**Aim of the task**
Return, line for line and unchanged, the text read from every item below. Leave the pictures out of your answer.

**Provided information**
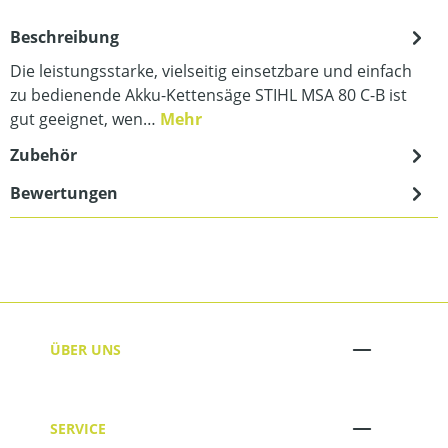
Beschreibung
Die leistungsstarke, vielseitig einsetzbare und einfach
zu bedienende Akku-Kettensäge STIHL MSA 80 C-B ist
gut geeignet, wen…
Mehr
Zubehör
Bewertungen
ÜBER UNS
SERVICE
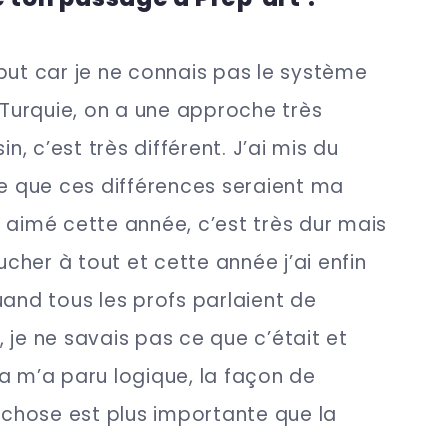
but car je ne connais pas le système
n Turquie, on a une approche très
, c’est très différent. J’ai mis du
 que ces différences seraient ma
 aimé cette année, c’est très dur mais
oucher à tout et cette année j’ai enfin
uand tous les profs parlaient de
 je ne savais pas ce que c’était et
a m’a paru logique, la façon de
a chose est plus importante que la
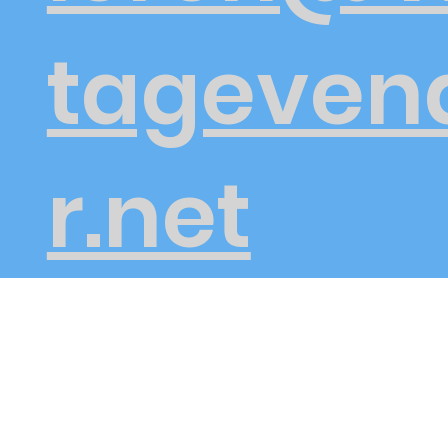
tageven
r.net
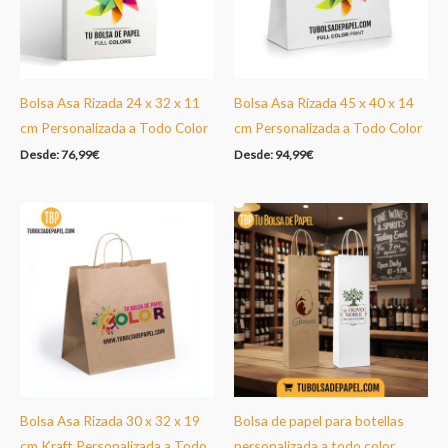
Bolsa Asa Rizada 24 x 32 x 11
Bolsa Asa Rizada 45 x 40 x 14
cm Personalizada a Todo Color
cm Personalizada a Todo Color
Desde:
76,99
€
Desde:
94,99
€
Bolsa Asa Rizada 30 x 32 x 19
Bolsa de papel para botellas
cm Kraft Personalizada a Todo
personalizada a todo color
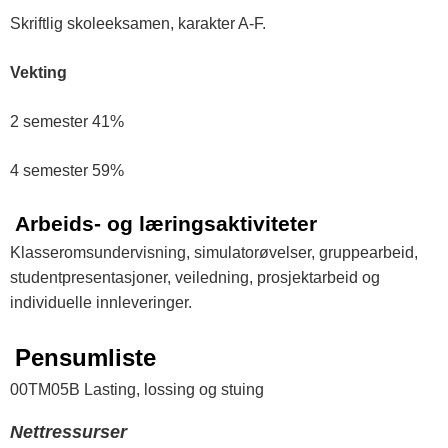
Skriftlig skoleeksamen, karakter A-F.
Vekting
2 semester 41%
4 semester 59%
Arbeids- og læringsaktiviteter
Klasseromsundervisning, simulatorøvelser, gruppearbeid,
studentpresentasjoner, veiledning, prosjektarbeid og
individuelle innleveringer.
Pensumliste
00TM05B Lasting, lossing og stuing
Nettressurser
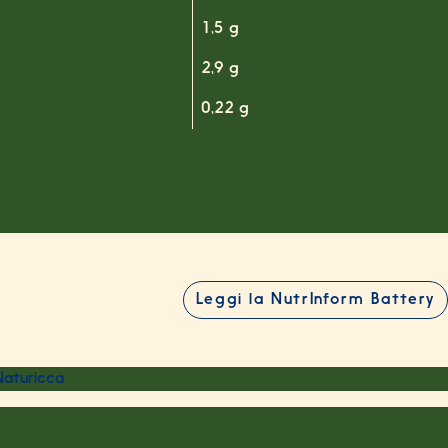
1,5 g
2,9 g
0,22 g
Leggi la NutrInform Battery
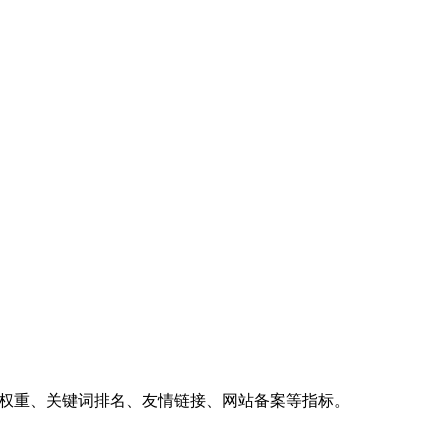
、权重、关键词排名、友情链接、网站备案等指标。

**Written response**
Beschreibung
Die leistungsstarke, vielseitig einsetzbare und einfach
zu bedienende Akku-Kettensäge STIHL MSA 80 C-B ist
gut geeignet, wen…
Mehr
Zubehör
Bewertungen
ÜBER UNS
SERVICE
but car je ne connais pas le système
n Turquie, on a une approche très
, c’est très différent. J’ai mis du
 que ces différences seraient ma
 aimé cette année, c’est très dur mais
oucher à tout et cette année j’ai enfin
uand tous les profs parlaient de
 je ne savais pas ce que c’était et
a m’a paru logique, la façon de
a chose est plus importante que la
tageven
r.net
Bolsa Asa Rizada 24 x 32 x 11
Bolsa Asa Rizada 45 x 40 x 14
cm Personalizada a Todo Color
cm Personalizada a Todo Color
Desde:
76,99
€
Desde:
94,99
€
Bolsa Asa Rizada 30 x 32 x 19
Bolsa de papel para botellas
cm Kraft Personalizada a Todo
personalizada a todo color
Skriftlig skoleeksamen, karakter A-F.
Vekting
2 semester 41%
4 semester 59%
Arbeids- og læringsaktiviteter
Klasseromsundervisning, simulatorøvelser, gruppearbeid,
studentpresentasjoner, veiledning, prosjektarbeid og
individuelle innleveringer.
Pensumliste
00TM05B Lasting, lossing og stuing
Nettressurser
1,5 g
2,9 g
0,22 g
Leggi la NutrInform Battery
、权重、关键词排名、友情链接、网站备案等指标。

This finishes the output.